TENNESSEE, USA — The Tennessee Department of Health said that 2020 could be the state's deadliest year for overdoses according to new data.

They released a report on overdose deaths on Tuesday, the 2021 Annual Overdose Report. It explores trends and efforts to address the overdose epidemic.

They said that 2,089 Tennesseans died of a drug overdose in 2019 — a 15% increase compared to the year before. When adjusting for age, they said that around 31 people per 100,000 died due to a drug overdose, a 41.2% increase.

Officials said the increase could be due to illegal drugs. The number of overdose deaths because of fentanyl increased by 44.8%, and was involved in more than half of all fatal drug overdoses for the first year ever.

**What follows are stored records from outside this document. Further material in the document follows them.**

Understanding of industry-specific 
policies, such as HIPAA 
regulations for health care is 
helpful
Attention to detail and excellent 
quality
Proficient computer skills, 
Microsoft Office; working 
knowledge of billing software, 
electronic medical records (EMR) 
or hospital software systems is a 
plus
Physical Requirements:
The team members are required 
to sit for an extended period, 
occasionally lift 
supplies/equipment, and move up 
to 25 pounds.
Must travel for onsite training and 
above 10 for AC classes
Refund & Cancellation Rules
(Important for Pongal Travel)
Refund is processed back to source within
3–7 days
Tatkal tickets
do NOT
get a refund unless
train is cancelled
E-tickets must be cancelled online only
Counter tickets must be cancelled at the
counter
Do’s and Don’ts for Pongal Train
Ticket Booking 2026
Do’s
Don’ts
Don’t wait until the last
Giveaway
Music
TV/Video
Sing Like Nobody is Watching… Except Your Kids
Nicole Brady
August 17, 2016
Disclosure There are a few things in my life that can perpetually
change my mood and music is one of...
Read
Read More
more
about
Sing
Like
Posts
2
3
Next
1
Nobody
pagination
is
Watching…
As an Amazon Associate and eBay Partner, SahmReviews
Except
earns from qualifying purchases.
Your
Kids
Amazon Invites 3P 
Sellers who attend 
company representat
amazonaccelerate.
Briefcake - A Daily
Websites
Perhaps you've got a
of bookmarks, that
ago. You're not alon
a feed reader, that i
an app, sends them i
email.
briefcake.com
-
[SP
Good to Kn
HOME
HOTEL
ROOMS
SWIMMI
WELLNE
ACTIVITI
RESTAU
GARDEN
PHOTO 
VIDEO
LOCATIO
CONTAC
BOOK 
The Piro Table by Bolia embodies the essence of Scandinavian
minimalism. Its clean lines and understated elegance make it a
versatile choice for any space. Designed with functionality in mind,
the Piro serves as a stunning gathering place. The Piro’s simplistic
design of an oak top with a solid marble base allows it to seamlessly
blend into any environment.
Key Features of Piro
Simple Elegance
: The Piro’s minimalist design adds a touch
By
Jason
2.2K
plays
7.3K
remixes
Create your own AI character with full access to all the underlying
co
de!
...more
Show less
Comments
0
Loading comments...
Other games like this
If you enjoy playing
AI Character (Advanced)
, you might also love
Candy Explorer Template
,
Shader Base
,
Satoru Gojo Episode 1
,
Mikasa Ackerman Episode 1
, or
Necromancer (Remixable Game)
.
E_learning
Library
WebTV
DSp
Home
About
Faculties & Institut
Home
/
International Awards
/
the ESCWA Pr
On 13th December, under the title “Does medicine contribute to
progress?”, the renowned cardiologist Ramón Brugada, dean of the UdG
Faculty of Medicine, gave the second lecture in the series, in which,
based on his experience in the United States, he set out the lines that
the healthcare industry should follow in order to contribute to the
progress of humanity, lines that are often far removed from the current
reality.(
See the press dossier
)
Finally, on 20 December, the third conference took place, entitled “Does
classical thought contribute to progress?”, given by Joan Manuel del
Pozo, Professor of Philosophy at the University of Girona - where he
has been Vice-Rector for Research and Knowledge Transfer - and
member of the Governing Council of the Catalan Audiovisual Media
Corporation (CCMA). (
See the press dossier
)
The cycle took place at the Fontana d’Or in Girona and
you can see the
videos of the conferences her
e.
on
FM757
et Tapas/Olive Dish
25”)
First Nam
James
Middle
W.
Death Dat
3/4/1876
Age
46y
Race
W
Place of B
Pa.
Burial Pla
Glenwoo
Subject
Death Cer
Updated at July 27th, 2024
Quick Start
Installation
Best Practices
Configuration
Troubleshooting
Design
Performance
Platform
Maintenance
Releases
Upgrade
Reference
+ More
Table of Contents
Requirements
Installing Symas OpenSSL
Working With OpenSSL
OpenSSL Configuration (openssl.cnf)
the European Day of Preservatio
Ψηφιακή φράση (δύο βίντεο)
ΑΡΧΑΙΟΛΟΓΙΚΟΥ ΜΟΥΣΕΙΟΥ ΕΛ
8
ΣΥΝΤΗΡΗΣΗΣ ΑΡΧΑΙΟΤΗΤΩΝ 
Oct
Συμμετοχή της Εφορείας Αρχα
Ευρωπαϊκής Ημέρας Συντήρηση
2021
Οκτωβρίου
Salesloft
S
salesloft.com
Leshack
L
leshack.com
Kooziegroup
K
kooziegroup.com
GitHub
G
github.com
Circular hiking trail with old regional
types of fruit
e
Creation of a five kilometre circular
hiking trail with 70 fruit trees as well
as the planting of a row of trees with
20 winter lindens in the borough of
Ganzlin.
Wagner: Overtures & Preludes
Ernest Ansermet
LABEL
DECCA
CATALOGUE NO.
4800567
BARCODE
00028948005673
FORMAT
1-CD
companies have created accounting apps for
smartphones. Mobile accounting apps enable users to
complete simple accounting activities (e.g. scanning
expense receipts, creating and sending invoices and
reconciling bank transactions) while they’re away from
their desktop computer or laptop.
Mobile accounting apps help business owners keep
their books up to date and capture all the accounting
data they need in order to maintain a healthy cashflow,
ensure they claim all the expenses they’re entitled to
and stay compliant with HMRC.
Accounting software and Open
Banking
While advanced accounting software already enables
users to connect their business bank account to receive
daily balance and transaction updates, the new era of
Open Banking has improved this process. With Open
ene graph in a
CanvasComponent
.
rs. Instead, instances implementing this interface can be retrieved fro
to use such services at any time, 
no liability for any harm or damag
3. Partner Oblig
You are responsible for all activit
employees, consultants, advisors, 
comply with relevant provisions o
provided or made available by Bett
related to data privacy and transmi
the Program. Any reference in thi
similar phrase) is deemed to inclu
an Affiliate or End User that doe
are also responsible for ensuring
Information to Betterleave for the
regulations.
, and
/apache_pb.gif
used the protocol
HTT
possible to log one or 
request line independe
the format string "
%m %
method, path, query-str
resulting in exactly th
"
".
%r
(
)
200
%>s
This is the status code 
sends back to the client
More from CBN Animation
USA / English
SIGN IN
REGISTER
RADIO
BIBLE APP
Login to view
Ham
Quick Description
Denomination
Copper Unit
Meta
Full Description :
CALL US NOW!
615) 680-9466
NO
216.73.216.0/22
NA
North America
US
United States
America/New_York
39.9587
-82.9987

The increase in the number of overdoses was likely made worse due to the COVID-19 pandemic, officials said. Suspected overdose rates in emergency departments were highest during April-June, the early months of the pandemic, officials said.

More opioid overdoses were also reported during May than any other month in 2020, according to the report.

The number of fatal overdoses in 2020 is expected to exceed those in 2019, officials said. Overdose deaths from January to September 2020 had already surpassed the total for all of 2019, officials said.

Despite the rise in deaths associated with fentanyl, the number of deaths involving prescription opioids decreased for the third year in a row.

The demographics of the overdose epidemic are also changing, officials said. Those who died because of a drug overdose in 2019 were more likely to be between 25-44 years old, male and were more likely to be Black compared to previous years.

The number of opioid prescriptions for pain medication declined in every county from 2019 to 2020, officials said. For example, the number of prescriptions for morphine milligram equivalents decreased by 48.6% from 2016 to 2020.